Giavazzi, Fabio, Salina, Matteo, Cerbino, Roberto, Bassi, Mattia, Prosperi, Davide, Ceccarello, Erica, Damin, Francesco, Sola, Laura, Rusnati, Marco, Chiari, Marcella, Chini, Bice, Bellini, Tommaso, Buscaglia, Marco
Proceedings of the National Academy of Sciences of the United States of America 2013 v.110 no.23 pp. 9350-9355
Human immunodeficiency virus, adhesion, antibodies, antigens, detection limit, hepatitis B, immunoglobulins, light intensity, refractive index
Recognizing and quantifying specific biomolecules in aqueous samples are constantly needed in research and diagnostic laboratories.

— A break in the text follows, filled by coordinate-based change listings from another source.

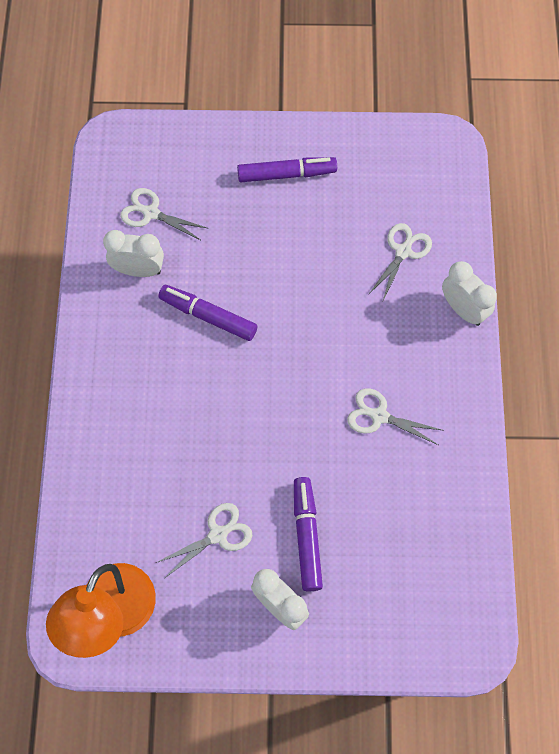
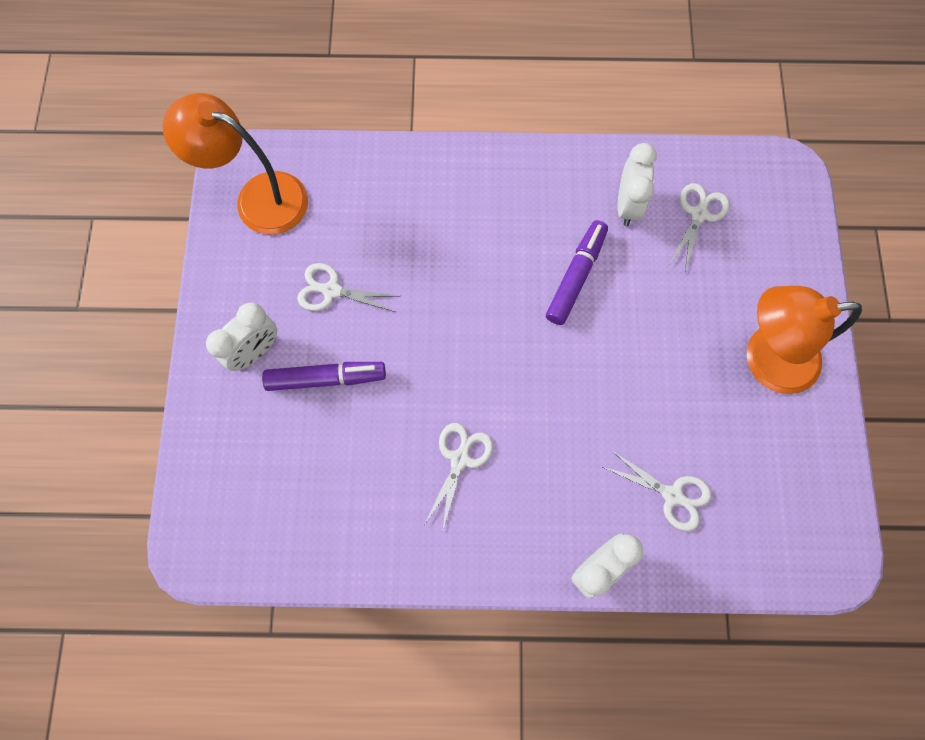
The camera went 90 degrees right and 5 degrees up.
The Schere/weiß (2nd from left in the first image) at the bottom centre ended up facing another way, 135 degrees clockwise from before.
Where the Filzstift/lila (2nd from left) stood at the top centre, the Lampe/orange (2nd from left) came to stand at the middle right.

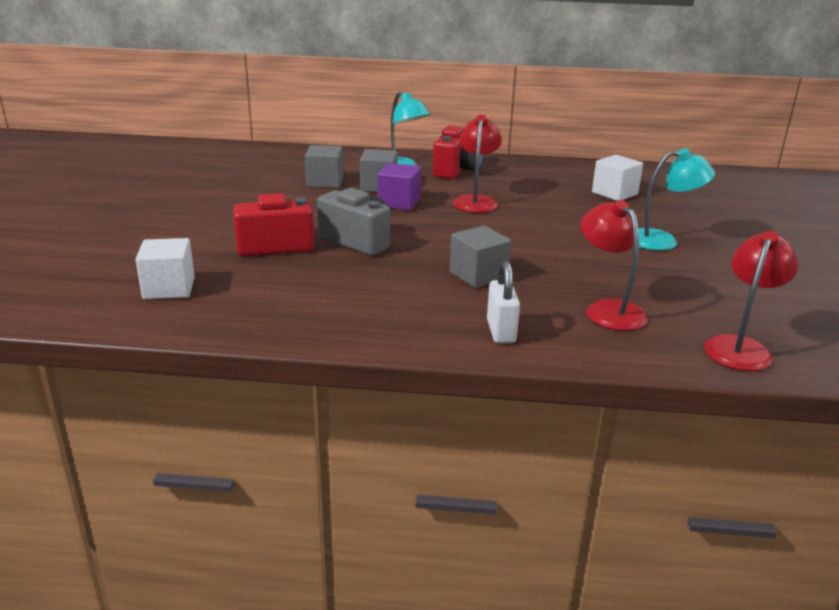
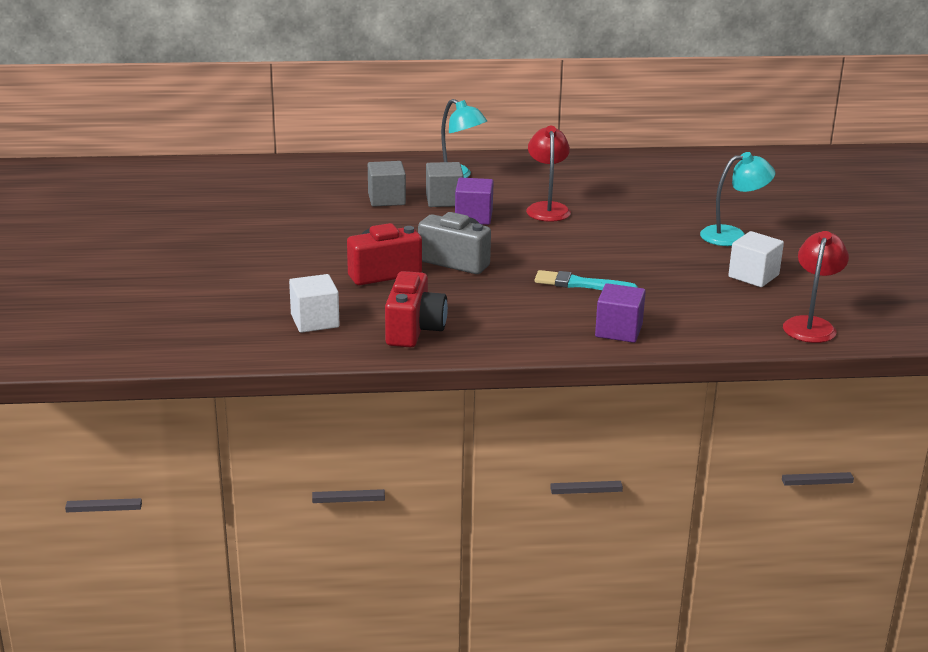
The camera went 10 degrees left and 0 degrees up.
The Kamera/rot (2nd from left) ended up elsewhere, having gone from the top centre to the centre.
Where the Kubus/grau (3rd from left) stood at the centre, the Pinsel/türkis came to stand at the centre.
Where the Vorhängeschloss/weiß stood at the centre, the Kubus/lila (2nd from left) came to stand at the middle right.
The second view lost the Lampe/rot (2nd from left) at the middle right.
The Kubus/weiß (2nd from left) ended up elsewhere, having gone from the top right to the middle right.

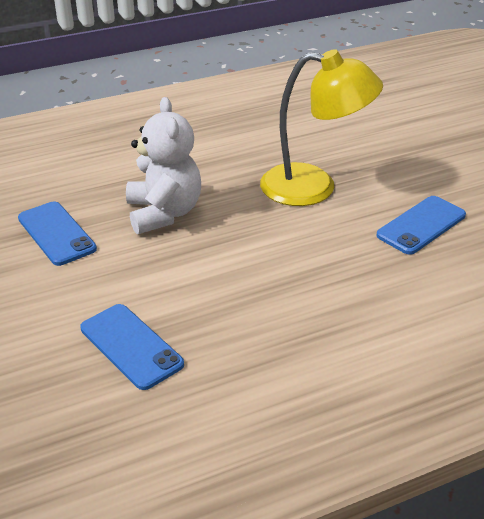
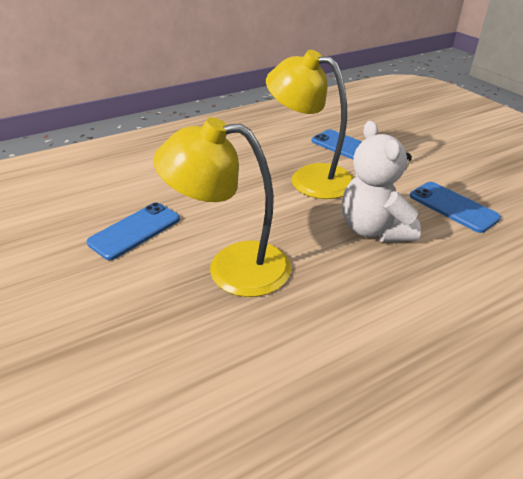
The camera went 175 degrees right and 0 degrees up.
The second view gained the Lampe/gelb (2nd from left) at the top centre.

As the typical detection procedures are rather lengthy and involve the use of labeled secondary antibodies or other agents to provide a signal, efforts have been made over the last 10 y to develop alternative label-free methods that enable direct detection. We propose and demonstrate an extremely simple, low-cost, label-free biodetector based on measuring the intensity of light reflected by the interface between a fluid sample and an amorphous fluoropolymer substrate having a refractive index very close to that of water and hosting various antibodies immobilized in spots. Under these index-matching conditions, the amount of light reflected by the interface allows straightforward quantification of the amount of antigen binding to each spot. Using antibodies targeting heterologous immunoglobulins and antigens commonly used as markers for diagnoses of hepatitis B and HIV, we demonstrate the limit of detection of a few picograms per square millimeter of surface-bound molecules. We also show that direct and real-time access to the amount of binding molecules allows the precise extrapolation of adhesion rates, from which the concentrations of antigens in solution can be estimated down to fractions of nanograms per milliliter.